• [SELECTED TEXT]:
========

Another question concerns the future of cashless payments in the face of the emergence of digital central currencies, or even “stablecoins. This is an ongoing debate that we have already addressed, but it is becoming a major and urgent one. Is the future of scriptural currency incompatible with the development of digital currencies? Will these currencies render obsolete the considerable investments that banks are currently making in cashless payments and the digitalization of payments?

Our feeling is that, just as cash has not prevented the development of cashless payments, the tremendous revolution in cashless payments currently underway will not prevent the development of another parallel payment channel, based on blockchains. Because many players, financial or otherwise, want this to happen worldwide, and they have colossal financial and technical resources at their disposal, and Europe alone cannot stand in the way and live outside of the developments affecting the rest of the world. Even though cashless payments still offer many major advances and have strong advantages, another “rail” is being built alongside it, and it would probably be dangerous to ignore it.

========

Stored data:

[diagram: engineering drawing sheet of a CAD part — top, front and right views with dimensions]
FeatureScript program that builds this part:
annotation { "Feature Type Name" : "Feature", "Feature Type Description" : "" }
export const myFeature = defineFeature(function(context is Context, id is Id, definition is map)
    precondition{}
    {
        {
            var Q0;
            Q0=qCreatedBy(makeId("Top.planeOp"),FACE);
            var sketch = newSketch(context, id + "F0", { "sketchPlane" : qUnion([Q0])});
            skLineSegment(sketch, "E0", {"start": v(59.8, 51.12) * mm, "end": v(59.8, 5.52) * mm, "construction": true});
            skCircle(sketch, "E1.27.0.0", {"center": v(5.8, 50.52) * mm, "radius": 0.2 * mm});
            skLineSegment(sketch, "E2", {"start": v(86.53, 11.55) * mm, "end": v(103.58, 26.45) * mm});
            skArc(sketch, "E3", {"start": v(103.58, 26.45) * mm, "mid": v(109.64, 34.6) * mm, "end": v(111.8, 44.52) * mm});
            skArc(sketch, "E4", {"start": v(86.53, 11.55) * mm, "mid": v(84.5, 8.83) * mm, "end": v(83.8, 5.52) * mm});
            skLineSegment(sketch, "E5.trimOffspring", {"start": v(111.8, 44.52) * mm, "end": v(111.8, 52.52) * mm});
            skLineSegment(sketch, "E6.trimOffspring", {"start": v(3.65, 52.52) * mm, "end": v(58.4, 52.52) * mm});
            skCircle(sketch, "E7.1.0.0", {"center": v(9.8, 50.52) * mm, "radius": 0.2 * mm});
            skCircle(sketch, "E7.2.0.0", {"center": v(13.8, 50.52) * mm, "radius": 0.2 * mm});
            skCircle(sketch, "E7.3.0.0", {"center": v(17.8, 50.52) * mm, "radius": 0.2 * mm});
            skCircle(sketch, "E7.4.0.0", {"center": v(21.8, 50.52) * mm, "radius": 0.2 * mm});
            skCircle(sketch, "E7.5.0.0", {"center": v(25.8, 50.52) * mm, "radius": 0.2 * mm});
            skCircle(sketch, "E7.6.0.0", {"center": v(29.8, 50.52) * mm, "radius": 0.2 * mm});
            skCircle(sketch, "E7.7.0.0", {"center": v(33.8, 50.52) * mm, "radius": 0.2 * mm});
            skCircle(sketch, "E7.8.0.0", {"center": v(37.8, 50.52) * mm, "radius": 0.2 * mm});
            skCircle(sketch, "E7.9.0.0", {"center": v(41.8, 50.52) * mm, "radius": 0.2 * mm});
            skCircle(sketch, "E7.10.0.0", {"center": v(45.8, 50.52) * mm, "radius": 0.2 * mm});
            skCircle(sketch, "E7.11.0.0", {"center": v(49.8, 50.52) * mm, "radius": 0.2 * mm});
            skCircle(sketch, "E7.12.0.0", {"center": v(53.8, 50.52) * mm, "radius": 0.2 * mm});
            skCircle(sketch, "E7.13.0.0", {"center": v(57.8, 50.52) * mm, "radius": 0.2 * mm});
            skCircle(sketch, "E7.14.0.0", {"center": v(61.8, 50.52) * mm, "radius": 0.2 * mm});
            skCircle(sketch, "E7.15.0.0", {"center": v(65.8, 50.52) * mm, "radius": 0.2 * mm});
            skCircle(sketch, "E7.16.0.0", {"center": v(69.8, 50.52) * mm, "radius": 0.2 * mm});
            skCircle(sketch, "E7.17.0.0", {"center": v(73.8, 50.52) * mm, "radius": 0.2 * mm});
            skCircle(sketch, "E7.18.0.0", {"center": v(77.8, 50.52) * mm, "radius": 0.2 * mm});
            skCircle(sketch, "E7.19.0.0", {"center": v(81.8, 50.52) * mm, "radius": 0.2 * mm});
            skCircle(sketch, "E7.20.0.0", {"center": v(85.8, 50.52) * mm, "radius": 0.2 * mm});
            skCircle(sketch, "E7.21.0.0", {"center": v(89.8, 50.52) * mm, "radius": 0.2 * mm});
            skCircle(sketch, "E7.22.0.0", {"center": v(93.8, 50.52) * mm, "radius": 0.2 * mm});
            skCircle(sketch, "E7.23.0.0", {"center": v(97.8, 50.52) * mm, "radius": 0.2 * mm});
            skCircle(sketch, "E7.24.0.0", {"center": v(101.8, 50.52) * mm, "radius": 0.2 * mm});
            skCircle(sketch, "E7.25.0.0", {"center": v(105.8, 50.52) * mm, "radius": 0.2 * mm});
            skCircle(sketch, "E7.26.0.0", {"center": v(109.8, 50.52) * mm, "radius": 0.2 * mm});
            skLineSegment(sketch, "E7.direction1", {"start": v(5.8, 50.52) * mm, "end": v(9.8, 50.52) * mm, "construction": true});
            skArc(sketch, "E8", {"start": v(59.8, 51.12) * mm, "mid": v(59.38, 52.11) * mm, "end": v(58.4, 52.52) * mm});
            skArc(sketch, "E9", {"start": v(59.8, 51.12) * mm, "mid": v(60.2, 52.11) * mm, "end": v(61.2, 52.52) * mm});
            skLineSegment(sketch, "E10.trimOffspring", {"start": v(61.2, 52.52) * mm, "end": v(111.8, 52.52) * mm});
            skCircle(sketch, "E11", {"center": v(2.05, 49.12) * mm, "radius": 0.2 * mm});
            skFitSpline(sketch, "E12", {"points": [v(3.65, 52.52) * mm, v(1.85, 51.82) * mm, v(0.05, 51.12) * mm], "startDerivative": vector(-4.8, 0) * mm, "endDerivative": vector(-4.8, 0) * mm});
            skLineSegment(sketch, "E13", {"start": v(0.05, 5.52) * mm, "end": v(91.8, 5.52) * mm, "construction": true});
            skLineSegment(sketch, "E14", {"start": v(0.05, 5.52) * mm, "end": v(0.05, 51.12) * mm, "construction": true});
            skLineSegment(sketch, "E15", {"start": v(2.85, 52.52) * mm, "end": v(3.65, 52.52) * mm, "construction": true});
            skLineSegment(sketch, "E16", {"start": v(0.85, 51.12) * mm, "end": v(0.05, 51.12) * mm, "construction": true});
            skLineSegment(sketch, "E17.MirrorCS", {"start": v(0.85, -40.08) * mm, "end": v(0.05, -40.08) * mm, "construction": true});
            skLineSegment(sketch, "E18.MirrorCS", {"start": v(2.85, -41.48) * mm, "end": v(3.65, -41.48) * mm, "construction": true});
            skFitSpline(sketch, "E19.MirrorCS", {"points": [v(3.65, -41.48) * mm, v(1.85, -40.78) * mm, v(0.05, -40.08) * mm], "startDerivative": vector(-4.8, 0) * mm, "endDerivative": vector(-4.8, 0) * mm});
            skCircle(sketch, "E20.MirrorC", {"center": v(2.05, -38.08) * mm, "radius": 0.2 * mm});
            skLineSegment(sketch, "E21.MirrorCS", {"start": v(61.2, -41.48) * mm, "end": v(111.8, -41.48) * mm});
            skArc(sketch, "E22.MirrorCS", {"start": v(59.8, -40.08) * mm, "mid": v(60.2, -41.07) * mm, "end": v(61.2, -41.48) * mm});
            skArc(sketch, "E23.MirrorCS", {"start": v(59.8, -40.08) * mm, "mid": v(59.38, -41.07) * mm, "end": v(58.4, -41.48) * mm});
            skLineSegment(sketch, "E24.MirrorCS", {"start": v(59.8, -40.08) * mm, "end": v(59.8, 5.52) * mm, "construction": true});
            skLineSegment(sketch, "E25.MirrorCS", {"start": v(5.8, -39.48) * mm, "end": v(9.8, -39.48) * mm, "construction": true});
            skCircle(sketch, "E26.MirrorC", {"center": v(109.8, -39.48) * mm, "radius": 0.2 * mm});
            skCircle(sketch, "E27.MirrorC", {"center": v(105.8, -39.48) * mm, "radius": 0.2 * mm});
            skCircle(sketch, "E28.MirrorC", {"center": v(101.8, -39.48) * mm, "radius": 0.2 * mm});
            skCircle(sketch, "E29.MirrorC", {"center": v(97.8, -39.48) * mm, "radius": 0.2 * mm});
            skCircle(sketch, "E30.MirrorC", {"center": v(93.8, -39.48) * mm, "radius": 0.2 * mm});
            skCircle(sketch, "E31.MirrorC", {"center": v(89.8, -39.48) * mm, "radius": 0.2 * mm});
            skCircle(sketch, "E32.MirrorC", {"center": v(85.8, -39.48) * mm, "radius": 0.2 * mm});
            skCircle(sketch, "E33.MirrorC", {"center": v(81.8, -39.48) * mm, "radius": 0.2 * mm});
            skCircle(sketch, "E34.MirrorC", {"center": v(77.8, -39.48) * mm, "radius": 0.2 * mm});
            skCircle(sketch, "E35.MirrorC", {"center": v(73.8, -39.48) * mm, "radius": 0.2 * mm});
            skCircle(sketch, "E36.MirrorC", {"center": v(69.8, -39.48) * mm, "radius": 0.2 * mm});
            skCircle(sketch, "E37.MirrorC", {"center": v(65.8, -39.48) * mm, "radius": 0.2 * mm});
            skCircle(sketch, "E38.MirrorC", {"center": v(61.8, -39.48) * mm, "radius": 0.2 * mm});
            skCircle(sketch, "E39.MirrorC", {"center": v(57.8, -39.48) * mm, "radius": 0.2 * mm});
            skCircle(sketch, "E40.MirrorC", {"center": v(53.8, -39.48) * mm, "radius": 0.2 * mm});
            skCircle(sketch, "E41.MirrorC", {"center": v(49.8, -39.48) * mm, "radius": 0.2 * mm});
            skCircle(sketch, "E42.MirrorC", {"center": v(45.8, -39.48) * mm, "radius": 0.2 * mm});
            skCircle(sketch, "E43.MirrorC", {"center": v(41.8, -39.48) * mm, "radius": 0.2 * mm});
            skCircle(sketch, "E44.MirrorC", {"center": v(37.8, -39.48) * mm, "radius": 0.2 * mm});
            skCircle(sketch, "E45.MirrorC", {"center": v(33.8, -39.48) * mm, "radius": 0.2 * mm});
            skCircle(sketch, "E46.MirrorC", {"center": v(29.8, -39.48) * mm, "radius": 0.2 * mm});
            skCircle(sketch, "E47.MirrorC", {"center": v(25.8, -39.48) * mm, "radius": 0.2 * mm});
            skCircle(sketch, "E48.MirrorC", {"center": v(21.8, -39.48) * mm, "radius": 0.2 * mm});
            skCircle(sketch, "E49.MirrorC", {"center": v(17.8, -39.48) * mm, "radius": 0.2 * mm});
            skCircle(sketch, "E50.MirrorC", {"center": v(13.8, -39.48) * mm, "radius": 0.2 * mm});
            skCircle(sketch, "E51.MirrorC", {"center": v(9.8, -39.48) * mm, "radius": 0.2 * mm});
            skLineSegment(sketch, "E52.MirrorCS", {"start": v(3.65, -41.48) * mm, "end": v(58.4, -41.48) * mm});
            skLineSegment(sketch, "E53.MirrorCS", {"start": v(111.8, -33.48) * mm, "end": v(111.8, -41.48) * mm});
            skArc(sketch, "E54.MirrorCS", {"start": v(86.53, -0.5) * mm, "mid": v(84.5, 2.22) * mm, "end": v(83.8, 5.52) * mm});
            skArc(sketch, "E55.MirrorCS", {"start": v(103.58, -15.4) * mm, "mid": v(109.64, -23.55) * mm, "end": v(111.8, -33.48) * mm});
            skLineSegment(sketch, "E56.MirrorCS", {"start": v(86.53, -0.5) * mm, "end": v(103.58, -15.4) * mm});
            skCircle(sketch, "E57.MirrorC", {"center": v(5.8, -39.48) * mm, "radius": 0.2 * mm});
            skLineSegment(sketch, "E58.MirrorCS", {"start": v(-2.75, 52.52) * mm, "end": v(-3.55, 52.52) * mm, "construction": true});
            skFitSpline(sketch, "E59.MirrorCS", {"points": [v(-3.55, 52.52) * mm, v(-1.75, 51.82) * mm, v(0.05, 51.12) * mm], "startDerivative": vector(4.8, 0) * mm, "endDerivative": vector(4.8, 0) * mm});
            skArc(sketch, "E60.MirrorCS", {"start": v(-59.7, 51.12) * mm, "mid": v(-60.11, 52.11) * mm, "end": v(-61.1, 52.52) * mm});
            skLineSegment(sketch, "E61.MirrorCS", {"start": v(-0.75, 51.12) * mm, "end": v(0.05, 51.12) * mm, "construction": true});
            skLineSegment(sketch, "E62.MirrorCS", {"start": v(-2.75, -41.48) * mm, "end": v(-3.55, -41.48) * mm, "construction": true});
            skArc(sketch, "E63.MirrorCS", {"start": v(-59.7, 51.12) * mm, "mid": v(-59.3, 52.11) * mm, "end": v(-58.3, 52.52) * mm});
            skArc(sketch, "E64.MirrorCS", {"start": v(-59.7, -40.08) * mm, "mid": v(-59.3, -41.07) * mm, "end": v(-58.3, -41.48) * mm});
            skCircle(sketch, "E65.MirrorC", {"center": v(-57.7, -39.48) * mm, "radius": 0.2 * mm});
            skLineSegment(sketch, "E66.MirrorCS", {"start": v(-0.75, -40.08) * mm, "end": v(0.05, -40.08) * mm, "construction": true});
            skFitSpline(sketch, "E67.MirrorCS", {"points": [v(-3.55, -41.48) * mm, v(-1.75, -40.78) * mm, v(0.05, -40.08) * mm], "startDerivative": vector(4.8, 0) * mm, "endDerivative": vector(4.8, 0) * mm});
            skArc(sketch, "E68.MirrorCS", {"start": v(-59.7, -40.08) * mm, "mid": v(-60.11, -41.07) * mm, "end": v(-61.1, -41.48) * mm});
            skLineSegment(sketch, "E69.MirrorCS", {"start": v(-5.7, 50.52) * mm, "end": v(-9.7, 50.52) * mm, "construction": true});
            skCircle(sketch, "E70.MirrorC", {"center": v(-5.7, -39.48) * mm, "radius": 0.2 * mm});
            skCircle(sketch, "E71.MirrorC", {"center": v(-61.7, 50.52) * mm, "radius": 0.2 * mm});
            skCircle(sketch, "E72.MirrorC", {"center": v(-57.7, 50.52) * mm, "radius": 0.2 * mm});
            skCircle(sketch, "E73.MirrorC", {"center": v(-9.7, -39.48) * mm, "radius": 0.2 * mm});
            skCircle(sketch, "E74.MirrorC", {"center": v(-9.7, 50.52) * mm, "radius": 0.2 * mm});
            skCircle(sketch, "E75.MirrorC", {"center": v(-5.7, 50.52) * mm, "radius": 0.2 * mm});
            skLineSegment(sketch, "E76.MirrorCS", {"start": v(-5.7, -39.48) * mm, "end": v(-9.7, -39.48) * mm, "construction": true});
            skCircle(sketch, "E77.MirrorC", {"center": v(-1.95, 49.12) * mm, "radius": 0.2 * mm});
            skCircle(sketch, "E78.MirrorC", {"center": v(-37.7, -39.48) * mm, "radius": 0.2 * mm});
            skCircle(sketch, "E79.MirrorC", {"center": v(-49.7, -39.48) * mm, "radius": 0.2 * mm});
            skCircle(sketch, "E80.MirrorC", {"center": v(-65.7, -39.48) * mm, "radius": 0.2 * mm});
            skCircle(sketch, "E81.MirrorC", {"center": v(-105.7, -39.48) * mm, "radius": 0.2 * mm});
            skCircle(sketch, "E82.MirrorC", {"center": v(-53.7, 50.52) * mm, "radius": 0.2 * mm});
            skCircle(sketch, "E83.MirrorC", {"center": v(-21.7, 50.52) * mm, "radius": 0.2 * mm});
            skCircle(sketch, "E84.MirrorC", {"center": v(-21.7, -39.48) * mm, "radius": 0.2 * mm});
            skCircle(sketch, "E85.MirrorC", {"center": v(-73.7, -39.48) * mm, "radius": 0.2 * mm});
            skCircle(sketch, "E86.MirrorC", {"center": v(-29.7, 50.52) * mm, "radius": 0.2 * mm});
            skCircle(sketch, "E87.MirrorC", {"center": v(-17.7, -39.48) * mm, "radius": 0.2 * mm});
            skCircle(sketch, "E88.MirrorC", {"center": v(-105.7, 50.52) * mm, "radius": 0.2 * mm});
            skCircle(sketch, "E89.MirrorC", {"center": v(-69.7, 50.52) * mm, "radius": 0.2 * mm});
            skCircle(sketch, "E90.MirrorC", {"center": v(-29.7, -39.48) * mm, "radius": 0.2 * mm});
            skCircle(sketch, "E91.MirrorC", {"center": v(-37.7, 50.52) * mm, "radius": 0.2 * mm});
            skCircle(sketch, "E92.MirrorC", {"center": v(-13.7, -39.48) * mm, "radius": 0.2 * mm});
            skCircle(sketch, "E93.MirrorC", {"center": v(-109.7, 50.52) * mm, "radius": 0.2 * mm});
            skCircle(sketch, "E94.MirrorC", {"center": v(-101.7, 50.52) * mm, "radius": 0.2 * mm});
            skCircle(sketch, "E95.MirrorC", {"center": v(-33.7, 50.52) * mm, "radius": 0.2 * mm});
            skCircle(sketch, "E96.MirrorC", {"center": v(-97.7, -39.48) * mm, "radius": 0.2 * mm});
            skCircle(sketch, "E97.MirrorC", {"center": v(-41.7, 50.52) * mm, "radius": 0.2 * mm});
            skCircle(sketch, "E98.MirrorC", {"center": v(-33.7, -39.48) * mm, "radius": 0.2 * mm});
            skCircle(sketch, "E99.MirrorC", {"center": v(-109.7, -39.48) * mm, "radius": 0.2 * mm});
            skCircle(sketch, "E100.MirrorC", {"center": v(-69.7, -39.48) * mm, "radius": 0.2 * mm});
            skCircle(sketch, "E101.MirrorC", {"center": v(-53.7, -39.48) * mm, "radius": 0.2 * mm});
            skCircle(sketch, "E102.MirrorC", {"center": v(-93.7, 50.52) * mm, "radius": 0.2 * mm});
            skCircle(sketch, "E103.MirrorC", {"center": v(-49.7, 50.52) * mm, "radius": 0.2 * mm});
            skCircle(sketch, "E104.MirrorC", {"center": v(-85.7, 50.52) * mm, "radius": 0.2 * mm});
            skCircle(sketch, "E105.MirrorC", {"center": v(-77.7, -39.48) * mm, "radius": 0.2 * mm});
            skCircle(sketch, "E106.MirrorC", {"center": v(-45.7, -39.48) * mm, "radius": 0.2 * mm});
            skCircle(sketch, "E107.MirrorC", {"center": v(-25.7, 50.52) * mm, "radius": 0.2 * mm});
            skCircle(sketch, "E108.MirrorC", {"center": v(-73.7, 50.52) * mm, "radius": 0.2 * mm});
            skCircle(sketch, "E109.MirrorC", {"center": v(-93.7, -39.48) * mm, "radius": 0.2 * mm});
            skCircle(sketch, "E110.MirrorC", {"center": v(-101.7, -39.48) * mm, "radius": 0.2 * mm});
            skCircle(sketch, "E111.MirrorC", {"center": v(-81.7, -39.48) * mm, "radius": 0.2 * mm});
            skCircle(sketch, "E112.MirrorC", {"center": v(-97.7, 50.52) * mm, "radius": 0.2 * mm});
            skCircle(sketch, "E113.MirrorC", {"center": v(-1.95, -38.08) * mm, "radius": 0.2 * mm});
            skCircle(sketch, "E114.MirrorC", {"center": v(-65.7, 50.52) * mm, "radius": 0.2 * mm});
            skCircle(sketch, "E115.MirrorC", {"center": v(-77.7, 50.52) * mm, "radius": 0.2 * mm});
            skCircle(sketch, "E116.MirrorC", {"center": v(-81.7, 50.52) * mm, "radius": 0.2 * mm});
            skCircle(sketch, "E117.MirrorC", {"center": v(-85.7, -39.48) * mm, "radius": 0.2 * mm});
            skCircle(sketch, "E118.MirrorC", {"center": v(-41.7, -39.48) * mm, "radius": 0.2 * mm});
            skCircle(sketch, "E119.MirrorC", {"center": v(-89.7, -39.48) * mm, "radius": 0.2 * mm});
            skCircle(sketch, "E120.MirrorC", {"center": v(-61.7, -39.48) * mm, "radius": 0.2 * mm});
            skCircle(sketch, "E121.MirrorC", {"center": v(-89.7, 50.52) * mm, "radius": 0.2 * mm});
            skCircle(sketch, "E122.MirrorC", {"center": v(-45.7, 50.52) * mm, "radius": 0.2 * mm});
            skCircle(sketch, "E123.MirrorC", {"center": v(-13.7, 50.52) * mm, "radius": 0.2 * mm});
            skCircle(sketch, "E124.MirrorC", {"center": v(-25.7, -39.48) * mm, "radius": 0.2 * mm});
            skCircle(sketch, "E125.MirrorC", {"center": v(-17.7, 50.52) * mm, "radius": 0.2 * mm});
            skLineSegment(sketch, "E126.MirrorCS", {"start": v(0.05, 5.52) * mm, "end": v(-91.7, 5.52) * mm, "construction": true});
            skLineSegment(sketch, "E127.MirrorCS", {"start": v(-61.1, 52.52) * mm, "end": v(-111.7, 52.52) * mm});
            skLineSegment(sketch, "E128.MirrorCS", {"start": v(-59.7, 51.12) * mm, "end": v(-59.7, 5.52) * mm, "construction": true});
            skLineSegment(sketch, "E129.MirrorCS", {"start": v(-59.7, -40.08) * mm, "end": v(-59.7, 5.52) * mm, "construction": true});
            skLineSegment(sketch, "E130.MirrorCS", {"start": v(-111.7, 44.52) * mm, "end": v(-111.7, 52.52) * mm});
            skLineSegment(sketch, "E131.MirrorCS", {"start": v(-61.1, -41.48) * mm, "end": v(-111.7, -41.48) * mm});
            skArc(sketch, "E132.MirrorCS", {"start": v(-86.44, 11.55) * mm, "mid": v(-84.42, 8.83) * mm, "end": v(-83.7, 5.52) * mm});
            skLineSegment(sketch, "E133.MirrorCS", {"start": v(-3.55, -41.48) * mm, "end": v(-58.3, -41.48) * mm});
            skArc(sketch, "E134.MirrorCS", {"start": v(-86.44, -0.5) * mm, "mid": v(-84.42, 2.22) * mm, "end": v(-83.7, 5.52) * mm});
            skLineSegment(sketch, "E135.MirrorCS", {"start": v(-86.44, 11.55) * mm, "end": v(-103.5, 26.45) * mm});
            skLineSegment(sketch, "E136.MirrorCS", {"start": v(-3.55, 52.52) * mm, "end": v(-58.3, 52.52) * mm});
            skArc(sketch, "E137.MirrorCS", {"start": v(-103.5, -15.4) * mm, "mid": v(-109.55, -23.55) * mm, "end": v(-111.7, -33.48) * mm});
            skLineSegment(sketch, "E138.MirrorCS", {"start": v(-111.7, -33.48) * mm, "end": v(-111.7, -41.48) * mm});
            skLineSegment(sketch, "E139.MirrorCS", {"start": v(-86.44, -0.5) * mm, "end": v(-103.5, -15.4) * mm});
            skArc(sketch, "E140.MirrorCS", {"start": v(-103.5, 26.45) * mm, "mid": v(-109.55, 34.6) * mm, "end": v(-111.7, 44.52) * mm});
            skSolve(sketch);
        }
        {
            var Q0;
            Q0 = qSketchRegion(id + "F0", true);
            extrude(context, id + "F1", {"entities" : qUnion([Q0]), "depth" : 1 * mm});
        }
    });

========

• [WORK ORDER]: Write the next part of the text on cashless payments and digital currencies, picking up after its final sentence. The items were taken from a separate source.

• [TASK RESPONSE]:
Finally, as mentioned above, several commentators have pointed to a very recent shift in the positions of certain central banks, notably the FED and the Bank of England, in favor of issuing a central digital currency. This shift is justified, according to the FED, by the growing role that private digital crypto-currencies could quickly play, the ongoing migration to digital payments, the plans of some major economic players in their economic and monetary zone to use foreign central digital currencies to execute international payments, and recent developments regarding banking exclusion due to digitalization.

Another inflection is that of the G7 countries, which agreed in early June to strengthen their cooperation on the subject of central bank digital currencies and stablecoins. Thus, the Finance Ministers and Central Banks of the G7 countries decided to work together on the implications of the issuance of central bank digital currencies on public policies and to establish common principles, with the objective of publishing their conclusions before the end of this year. They also decided to strengthen their cooperation in order to regulate the issuance of stablecoins and to establish common standards in this area. Finally, they decided to continue their joint work to implement the G20 roadmap on international payments. This shows that the issue of digital currencies is now considered a priority and that international cooperation has entered an active phase.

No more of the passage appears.